NEW DELHI -- Car sales in India's once-booming passenger market plunged nearly 26% in February, the biggest dive in 12 years, industry figures showed Monday, as a sharply slowing economy discouraged buyers.
Analysts said the slide was far worse than expected and the Society of Indian Automobile Manufacturers (SIAM) said car sales were headed for their first full-year fall in a decade after initially projecting growth of 10% to 12%.
"Discretionary spending on cars has pretty well come to a stop with the economy slowing -- if people don't need a car, they are holding back," said SIAM deputy director general Sugato Sen.
Passenger car sales, seen as an important guide to overall economic vitality, tumbled by 25.7% to 158,513 units in February from the same month in 2012, industry body SIAM reported.
Annual figures are expected to shrink for the first time since 2002-03 with sales down by 4.7% from April to February, SIAM said.
"The weak economy, high inflation and high finance costs mean people at the bottom of the pyramid who buy smaller cars, which are the biggest part of the market, are not buying," said Sen.
Passenger car sales grew by 20% to 30% annually in the decade until 2010-11, prompting foreign automakers to invest in India to boost sales globally.
But the weakening economy and high interest rates to combat high inflation have weighed on demand. The economy is forecast to grow by just five percent this year, its weakest rate in a decade.
The fall in passenger car sales was the biggest since a 40 percent slide in December 2000, SIAM said, and came as sales in China, the world's largest car market, have been seen gaining traction.
"These (February) numbers are bad -- much worse than we expected," said Mahantesh Sabarad, analyst at Mumbai's Fortune Equity Brokers.
The sales slowdown in India, the sixth-largest passenger car market worldwide, could last many months and possibly until after the next general election, which must be held by May 2014, analysts said.
"We don't see anything on the horizon to lift sentiment. People are waiting for the economy to stabilise," Deepesh Rathore, India-based expert for research consultancy IHS Automotive told AFP.

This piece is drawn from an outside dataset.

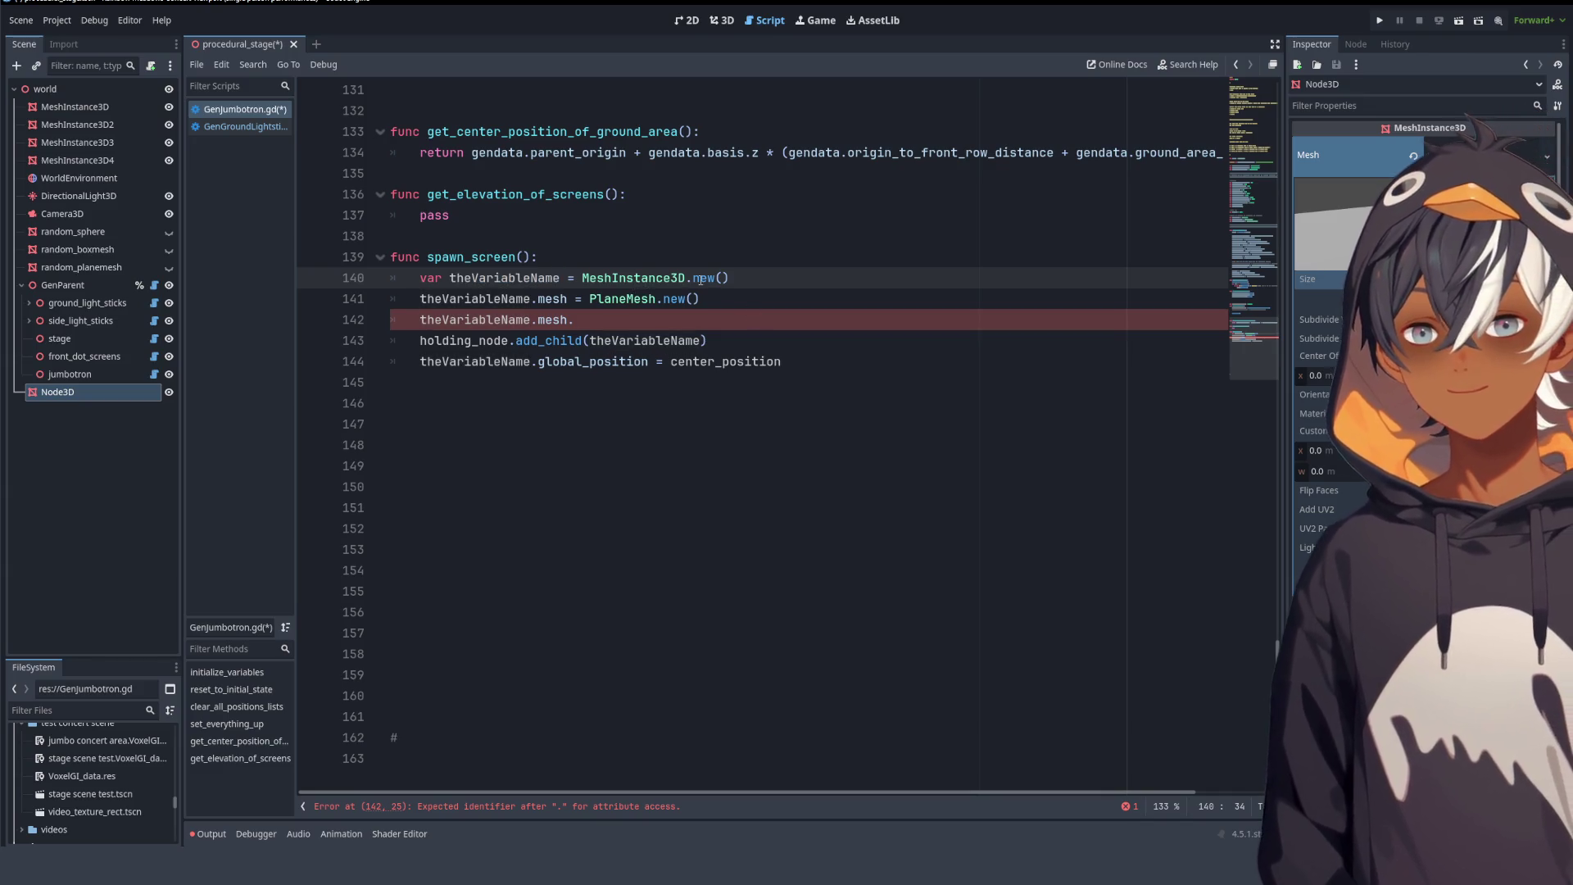
{"action": "left_click_drag", "start_coordinate": [580, 277], "coordinate": [729, 278]}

Companies have been offering big discounts but have been unable to reverse the tailspin. Most firms posted sales falls in February but Tata Motors, which makes the world's cheapest car, the Nano, suffered most with sales down 70%.
Total bus and truck sales -- another important economic barometer -- slumped by 35% in India in February. Even sales of motorcycles -- the most popular form of personal transport -- fell 4%.
Longer term, analysts say there is still big potential in the Indian market where ownership levels remain low.